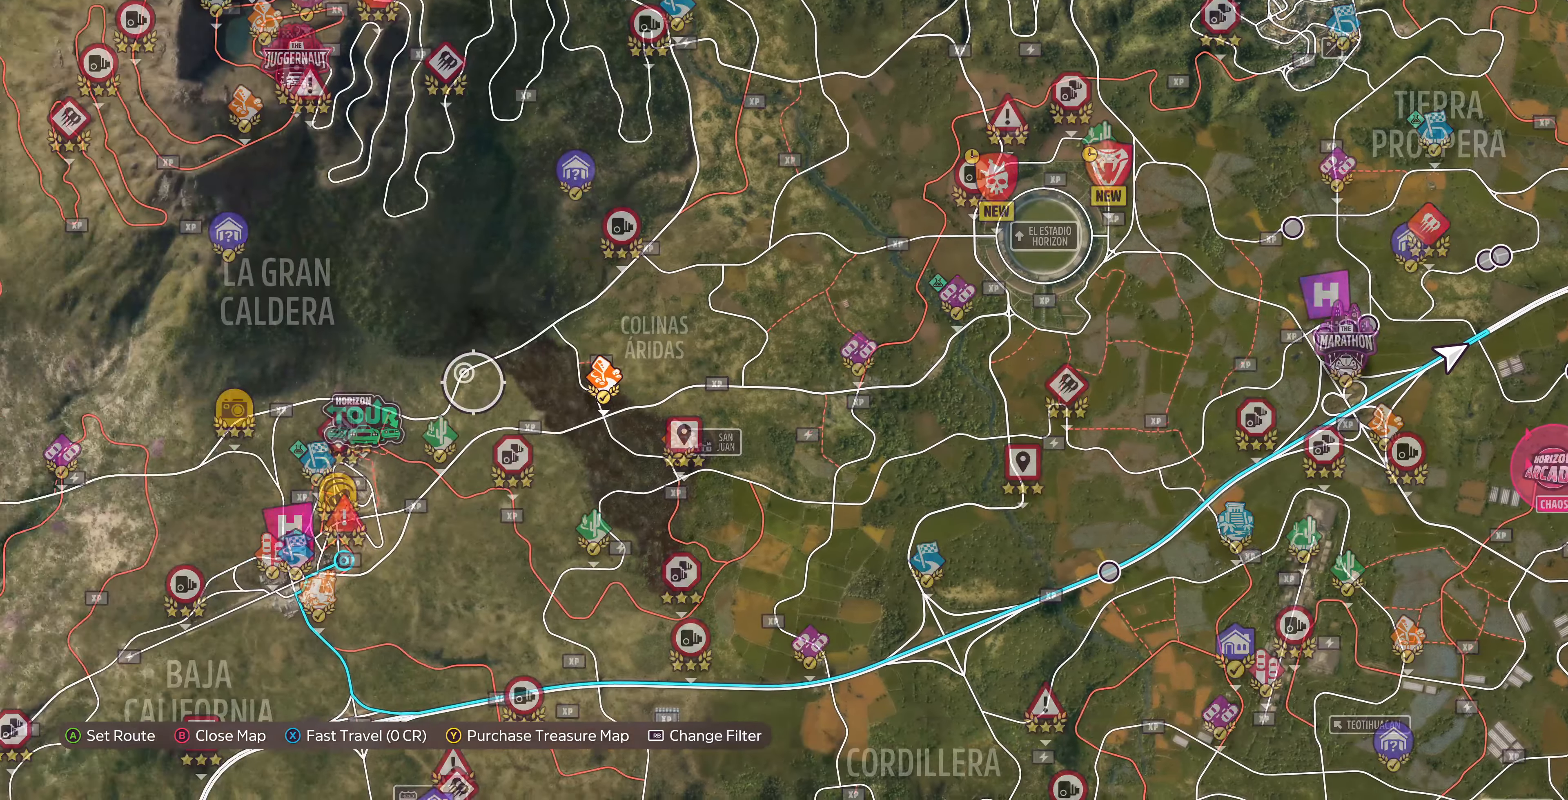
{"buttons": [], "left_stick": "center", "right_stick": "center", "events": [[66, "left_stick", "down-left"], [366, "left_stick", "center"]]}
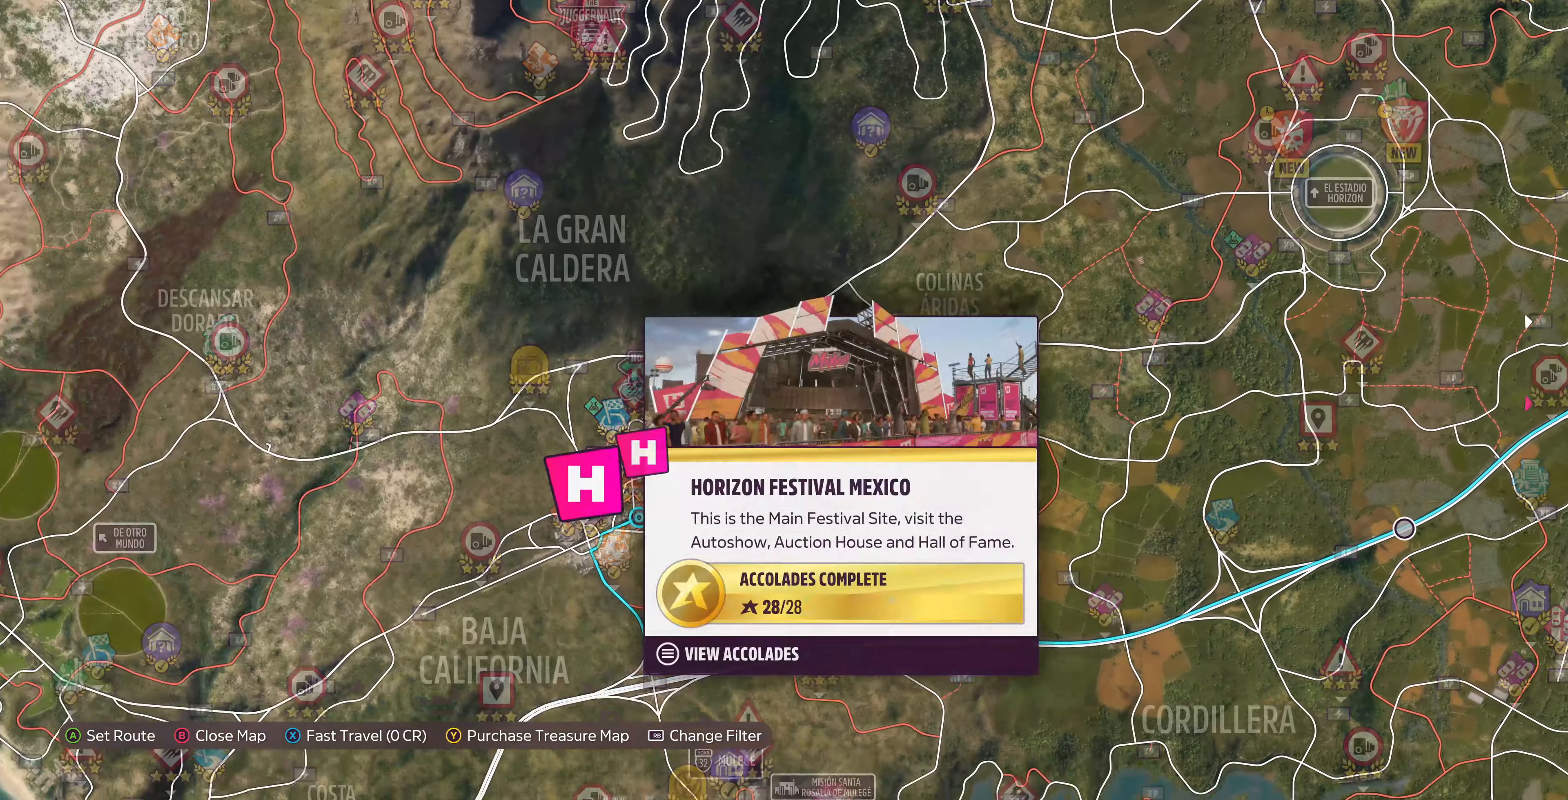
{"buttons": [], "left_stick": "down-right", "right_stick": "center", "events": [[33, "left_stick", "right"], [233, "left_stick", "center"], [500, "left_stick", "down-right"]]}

☆ ☆ ☆

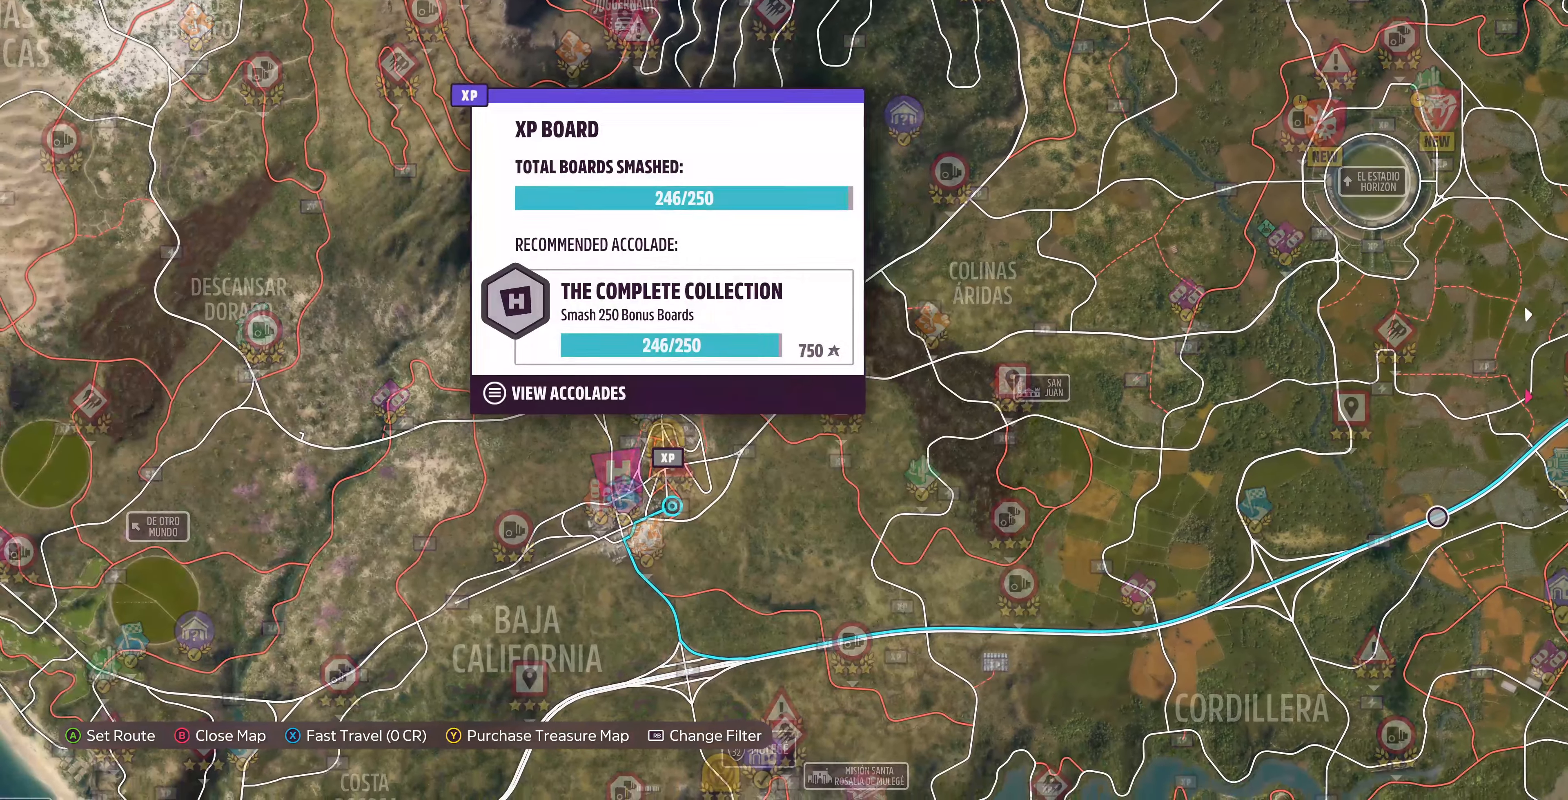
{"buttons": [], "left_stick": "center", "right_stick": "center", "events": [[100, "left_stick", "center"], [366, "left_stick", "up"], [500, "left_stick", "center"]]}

☆ ☆ ☆

▸ **How to complete this task**:
Pull out all lines from the listing that contain the string "down".

▸ **Exercise result**:
{"buttons": [], "left_stick": "center", "right_stick": "center", "events": [[66, "left_stick", "down-left"], [366, "left_stick", "center"]]}
{"buttons": [], "left_stick": "down-right", "right_stick": "center", "events": [[33, "left_stick", "right"], [233, "left_stick", "center"], [500, "left_stick", "down-right"]]}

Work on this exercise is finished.